O’Meara added that “The Guild would like to reset the negotiations in hopes of making progress.”
GUILD HEALTH PLAN WOULD BE RETAINED, BUT…
The new proposal included one significant change: Management backed off its initial demand that the jointly run Guild-Times health plan be eliminated and that Guild employees be covered instead under the nonunion employees’ medical plan, which is inferior in many ways to current Guild coverage. However, The Times offered only a paltry additional contribution to the medical fund – one that amounts to about two-tenths of 1 percent of payroll, far short of what is needed to keep the fund healthy without more potential wage diversions from employees.
For the first time, management made an offer on wages over the course of its proposed three-year contract: no retroactive pay dating from March 31, 2011, the expiration of the contract; a 1 percent increase in the second year (2012), effective upon contract ratification; and, in 2013, a 1 percent lump sum bonus that would not be built into employees’ salaries. The company made it clear that this is a “first wage proposal.”
While maintaining its demand that the defined-benefit pension plan be frozen, the management negotiators for the first time also offered details on what they are offering in exchange: a 401(k) contribution of 3 percent of an employees’ base salary for people with less than 10 years of continuous service, and a 5 percent contribution for those with 10 years or more. Actuaries for the Guild have estimated that nothing less than at least a 12 percent contribution would make up for the loss of future pension accruals for most people.
After originally demanding a 40-hour workweek for all employees, the company modified its proposal, reverting back to a 35-hour week with this significant addition: “The Times may schedule an employee to work up to an additional five hours under this provision, to be paid at the straight-time rate for time worked.” Coupled with the proposal that overtime be paid on a weekly and not daily basis, this language could severely impact scheduling and compensation for many employees.

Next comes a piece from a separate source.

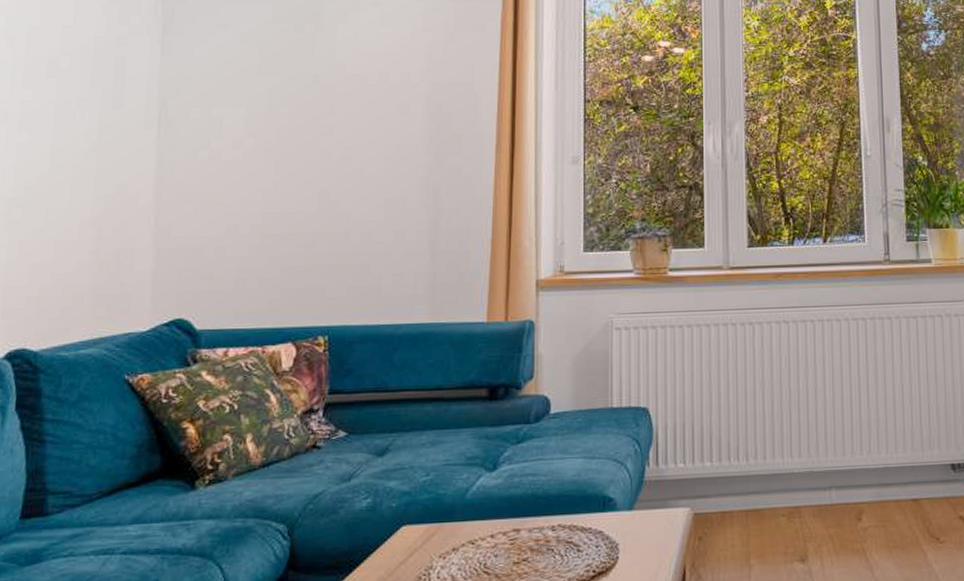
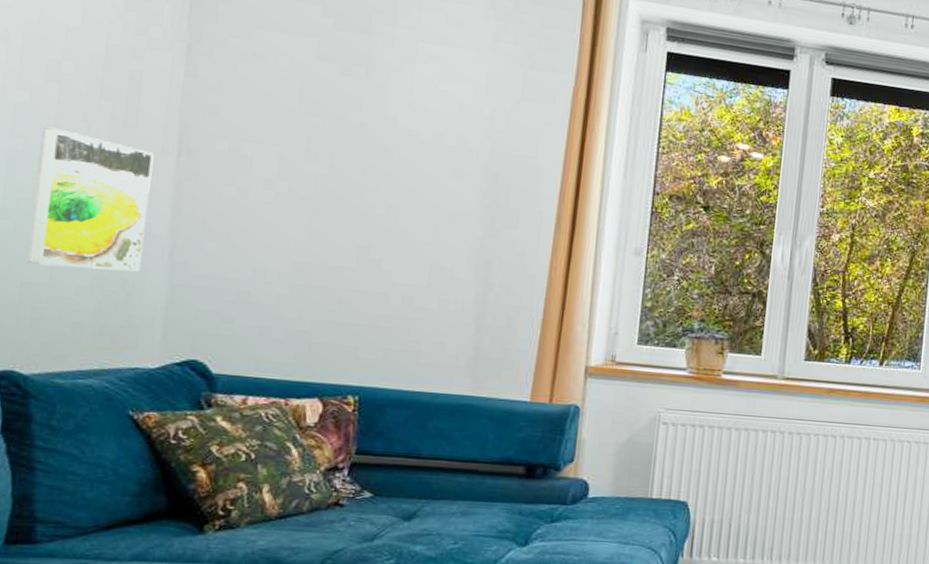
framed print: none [34,118,138,246] -> present [27,126,154,272]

This proposal does seem to provide true parity for employees currently under The Times Digital contract: They would move from a 40-hour week to 35 hours at the same rate of pay, or be paid five additional hours of straight time if management assigns them to work 40 hours.
Times negotiators also said they were willing to continue the payment of night and lobster shift differentials. The company is still seeking to significantly decrease buyout and severance payments, but it dropped its proposal to end “notice pay,” which is a payment, in addition to severance, to people who are laid off.
Members of the Guild negotiating committee will meet on Thursday for a point-by-point discussion of the new Times proposal and will consider counterproposals.
Three dates in April have been set for more bargaining sessions with management.
Guild negotiators and observers take their seats during contract talks shortly before the arrival of management negotiators on March 26. At the table are New York Guild Secretary-Treasurer Peter Szekely (left), Guild outside counsel Irwin Bluestein and Guild President Bill O'Meara.